Résultats des autres procès relatifs aux élections de juin 1849.


§ 1er. — lamentin et port-louis


Après le procès de Marie-Galante, restaient à juger ceux de la Gabarre, du Lamentin, de Sainte-Rose et de Port-Louis. Les nègres et les mulâtres de la Guadeloupe proprement dite, les plus marquants par leur influence, leur éducation, leur fortune, avaient été impliqués dans les poursuites générales. On sait déjà que les événements passés dans ces diverses localités marquent les étapes de l’agent électoral des rétrogrades.

Au mois de juin 1850, après une année entière de détention, les accusés comparurent devant les assises de la Basse-Terre. Les quatre affaires ont été jugées séparément, à la confusion des inventeurs du grand complot mulâtre, qui avaient voulu les relier entre elles et les rattacher aux troubles de Marie-Galante.

Dans celle du Lamentin, les deux seuls accusés, MM. Grégoire et Pierre Edwig, ont été condamnés, le premier à six mois de prison, pour délit électoral ; le second à un an, pour rébellion.

Dans celle de Port-Louis, il y avait six accusés. Quatre, MM. Casse, Athanase, Delerie et Saint-Fal, ont été acquittés, après avoir montré aux débats une rare fermeté. — Là, au milieu de l’émeute soulevée par les discours « du grand agitateur de la paix, » les gendarmes provoqués avaient tiré, un homme était tombé blessé, et un champ de cannes, après la décharge, avait été brûlé. Christophe Bayo et Patience, poursuivis comme auteurs ou complices de cet incendie, ont été condamnés à dix ans de travaux forcés.

**Extraits de données:**
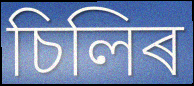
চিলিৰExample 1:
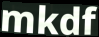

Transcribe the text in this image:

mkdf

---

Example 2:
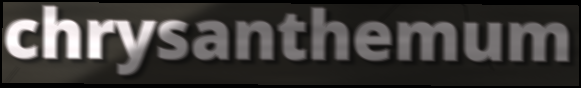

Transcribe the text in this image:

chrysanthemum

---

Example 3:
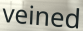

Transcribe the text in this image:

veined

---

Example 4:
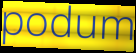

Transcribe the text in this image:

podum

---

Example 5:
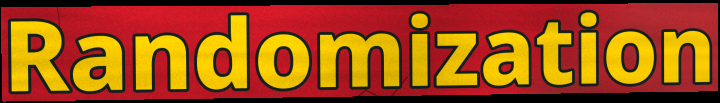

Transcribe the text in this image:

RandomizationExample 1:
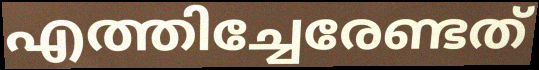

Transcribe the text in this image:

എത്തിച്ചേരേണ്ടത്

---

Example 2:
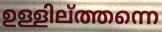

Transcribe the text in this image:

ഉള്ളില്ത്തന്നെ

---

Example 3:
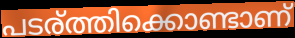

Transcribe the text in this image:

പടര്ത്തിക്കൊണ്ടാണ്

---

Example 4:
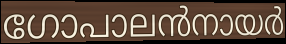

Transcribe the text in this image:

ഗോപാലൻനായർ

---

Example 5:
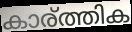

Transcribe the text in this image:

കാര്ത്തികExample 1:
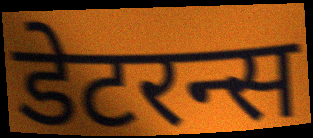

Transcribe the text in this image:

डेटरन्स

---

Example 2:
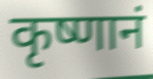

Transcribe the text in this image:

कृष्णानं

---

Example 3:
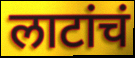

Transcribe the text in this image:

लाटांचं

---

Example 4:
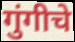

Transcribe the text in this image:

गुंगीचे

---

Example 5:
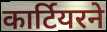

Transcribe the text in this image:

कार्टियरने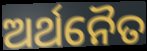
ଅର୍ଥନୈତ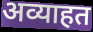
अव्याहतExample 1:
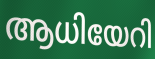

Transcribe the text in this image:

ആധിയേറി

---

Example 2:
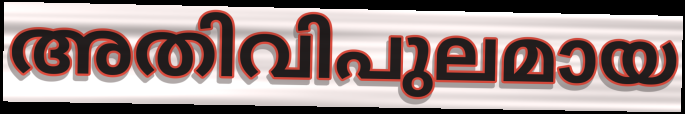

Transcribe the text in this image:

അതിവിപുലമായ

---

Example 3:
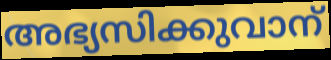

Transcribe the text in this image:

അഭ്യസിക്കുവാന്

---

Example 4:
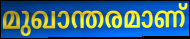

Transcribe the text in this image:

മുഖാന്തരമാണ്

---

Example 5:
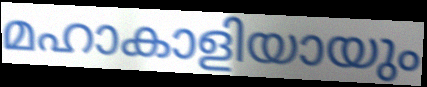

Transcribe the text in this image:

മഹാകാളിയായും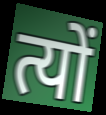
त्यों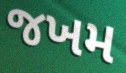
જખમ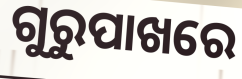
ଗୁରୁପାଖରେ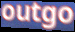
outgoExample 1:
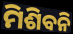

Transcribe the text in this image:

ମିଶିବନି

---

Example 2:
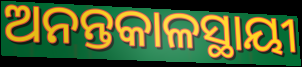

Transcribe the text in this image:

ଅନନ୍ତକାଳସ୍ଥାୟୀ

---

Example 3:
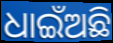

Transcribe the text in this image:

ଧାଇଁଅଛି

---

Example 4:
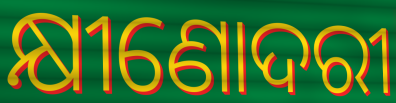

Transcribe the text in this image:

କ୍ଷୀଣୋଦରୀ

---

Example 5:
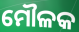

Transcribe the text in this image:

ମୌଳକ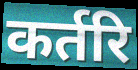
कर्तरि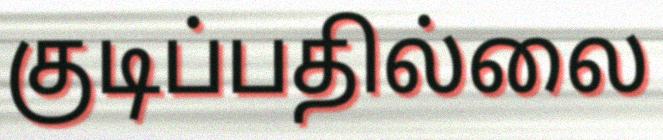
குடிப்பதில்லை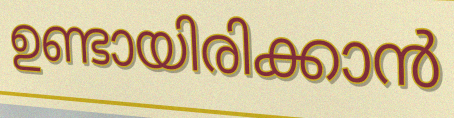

**Énoncé du problème:**
Mettez à jour le passage de l’extrait sur les procès électoraux de 1849 allant de « Après le procès » jusqu’à « électoral des rétrogrades. », en remplaçant « poursuites générales » par « poursuites d’ensemble ».

**Réponse attendue:**
Après le procès de Marie-Galante, restaient à juger ceux de la Gabarre, du Lamentin, de Sainte-Rose et de Port-Louis. Les nègres et les mulâtres de la Guadeloupe proprement dite, les plus marquants par leur influence, leur éducation, leur fortune, avaient été impliqués dans les poursuites d’ensemble. On sait déjà que les événements passés dans ces diverses localités marquent les étapes de l’agent électoral des rétrogrades.